**CONSIGNA ESCRITA 1:** Extrae de las filas cada línea que contenga la palabra "stuurt", teniendo en cuenta las mayúsculas y minúsculas.

**TEXTO EXTRAÍDO:**
Dylan en el Royal Albert Hall
Por Bolívar Lucio
Estuve a punto de perderme la “gira interminable” de Bob Dylan. Un viernes al final de abril, volvía a mi casa y, de pura casualidad, leí el anuncio en un periódico que alguien había dejado sobre el asiento del tren: Dylan daría cinco conciertos en el Royal Albert Hall en octubre. Según el anuncio, las entradas para los tres primeros días, entre miércoles y viernes, estaban agotadas. Cuando entré a la página era peor de lo que pensaba: del sábado quedaban pocas en la galería (para ver de pie) y del domingo ya se habían vendido las mejores plateas. Compré el último sitio disponible en un palco del primer nivel. En una cultura de la planificación, prácticamente, no hace falta promocionar eventos; la gente está pendiente de las actualizaciones en páginas oficiales. Más un concierto como éste: apenas se confirman lugar y fecha todas las entradas se agotan en días, incluso horas. El azar había hecho bien las cosas.
Sobre las últimas presentaciones, me habían contado —y se me hizo extraño— que ya no toca la guitarra, “solo” piano y harmónica. Lo que no ha cambiado es que no habla con el público. En alguna parte leí que dijo que la gente va por sus canciones, no a escucharlo hablar. Verdad hasta cierto punto, pero discutible. A esta larguísima vuelta al mundo, cien conciertos al año (¡desde 1988!), que dura, al menos, seis meses, desplazándose en tiempo y espacio, lleva consigo la música por la que lo recuerdan y también prueba nuevos estilos; todo a despecho de convencionalismos, porque hace lo que no se espera de él, como Shadows In The Night, un disco que trae baladas y jazz standards popularizados por Frank Sinatra. Y, además, escribe e hizo un programa de radio, compone canciones y graba discos que promociona en el viaje siguiente.
Llegó el día. Desde la estación de South Kensington, puede caminarse Exhibition Road o, alternativamente, un largo paso peatonal deprimido. Caminé por ahí. Escuché que alguien tocaba “Lay Lady Lay” al final del subway, guitarra eléctrica, amplificador y uno de esos parlantes que reproducen una pista de percusión. No sonaba mal. Cuando pasé junto al músico, vi que tenía un cartelito que decía: “Ayúdenme para que pueda ver a Bob”. No había tanto dinero en el estuche abierto de su guitarra, pero quizá tuvo suerte con una reventa.

Datos de límites de región
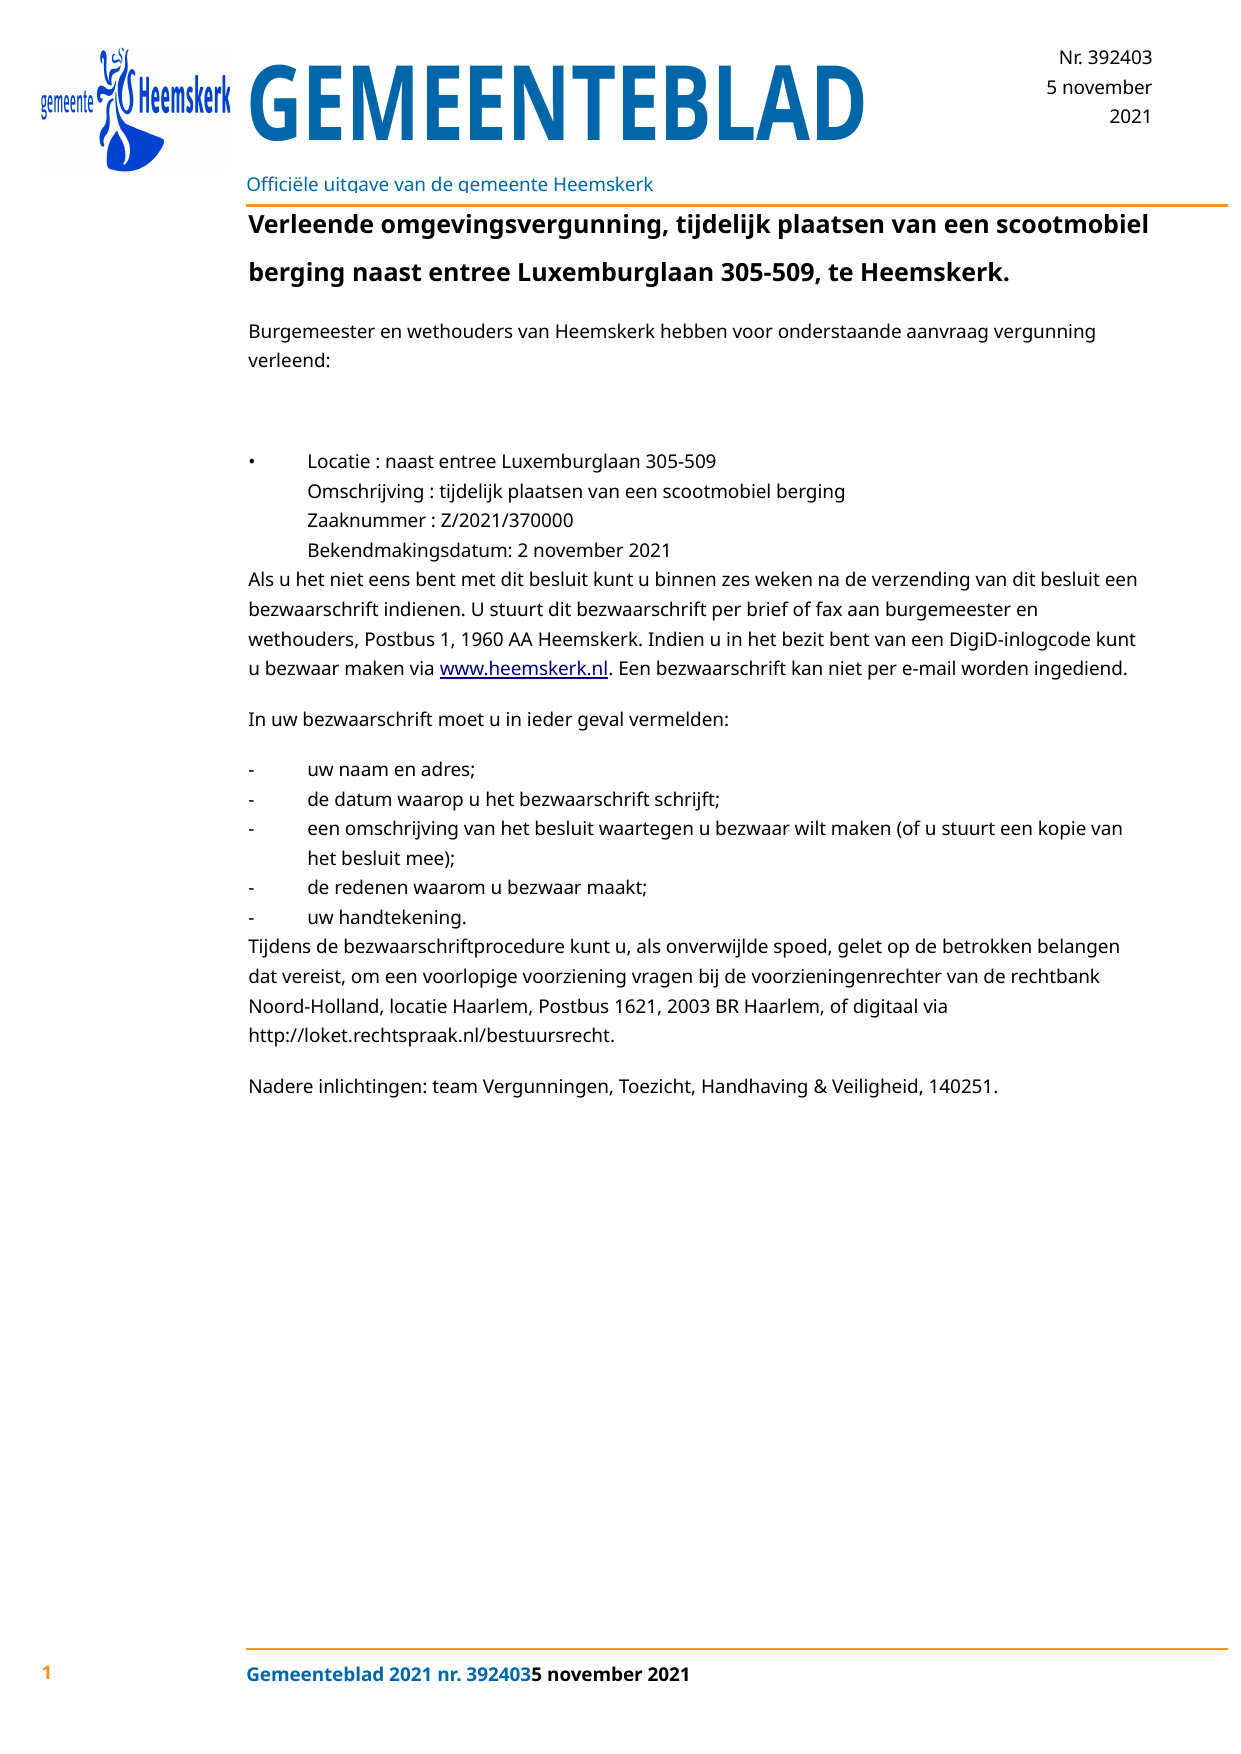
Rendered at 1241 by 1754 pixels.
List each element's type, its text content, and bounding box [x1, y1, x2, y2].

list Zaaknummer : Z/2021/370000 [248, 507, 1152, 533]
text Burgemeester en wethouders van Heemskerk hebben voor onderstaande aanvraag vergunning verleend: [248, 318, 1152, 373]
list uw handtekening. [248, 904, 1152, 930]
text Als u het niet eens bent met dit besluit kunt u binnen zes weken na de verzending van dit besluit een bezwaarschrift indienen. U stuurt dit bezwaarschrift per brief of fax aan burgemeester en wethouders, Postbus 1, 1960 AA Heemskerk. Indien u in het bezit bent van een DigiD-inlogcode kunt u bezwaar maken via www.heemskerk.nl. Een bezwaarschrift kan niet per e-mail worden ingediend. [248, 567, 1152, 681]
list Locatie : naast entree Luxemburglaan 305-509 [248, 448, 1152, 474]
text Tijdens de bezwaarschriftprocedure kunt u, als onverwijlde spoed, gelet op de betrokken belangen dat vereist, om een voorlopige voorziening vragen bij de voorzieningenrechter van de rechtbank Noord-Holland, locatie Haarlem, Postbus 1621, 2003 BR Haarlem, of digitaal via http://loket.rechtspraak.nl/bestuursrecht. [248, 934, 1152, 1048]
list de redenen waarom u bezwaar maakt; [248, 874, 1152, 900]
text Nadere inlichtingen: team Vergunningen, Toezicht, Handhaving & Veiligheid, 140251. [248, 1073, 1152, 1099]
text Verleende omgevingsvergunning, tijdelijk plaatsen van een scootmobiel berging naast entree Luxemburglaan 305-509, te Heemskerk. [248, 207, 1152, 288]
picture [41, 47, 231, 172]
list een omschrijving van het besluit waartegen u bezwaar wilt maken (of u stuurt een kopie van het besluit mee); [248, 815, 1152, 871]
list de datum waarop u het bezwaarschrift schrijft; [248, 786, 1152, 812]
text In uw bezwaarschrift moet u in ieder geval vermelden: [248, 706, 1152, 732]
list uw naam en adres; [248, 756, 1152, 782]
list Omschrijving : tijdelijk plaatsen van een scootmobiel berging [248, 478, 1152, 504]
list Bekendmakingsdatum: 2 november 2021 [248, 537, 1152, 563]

**CONSIGNA ESCRITA 2:**
Contesta estas preguntas sobre el texto acerca de Dylan:
(a) ¿Cuántos conciertos iba a dar Dylan en el Royal Albert Hall?
(b) Según le habían contado al autor, ¿qué instrumentos toca Dylan en las últimas presentaciones?
(c) ¿Qué canción tocaba el músico al final del subway?

**RESULTADO FINAL 1:**
text Als u het niet eens bent met dit besluit kunt u binnen zes weken na de verzending van dit besluit een bezwaarschrift indienen. U stuurt dit bezwaarschrift per brief of fax aan burgemeester en wethouders, Postbus 1, 1960 AA Heemskerk. Indien u in het bezit bent van een DigiD-inlogcode kunt u bezwaar maken via www.heemskerk.nl. Een bezwaarschrift kan niet per e-mail worden ingediend. [248, 567, 1152, 681]
list een omschrijving van het besluit waartegen u bezwaar wilt maken (of u stuurt een kopie van het besluit mee); [248, 815, 1152, 871]

**RESULTADO FINAL 2:**
(a) Cinco.
(b) Piano y harmónica.
(c) "Lay Lady Lay".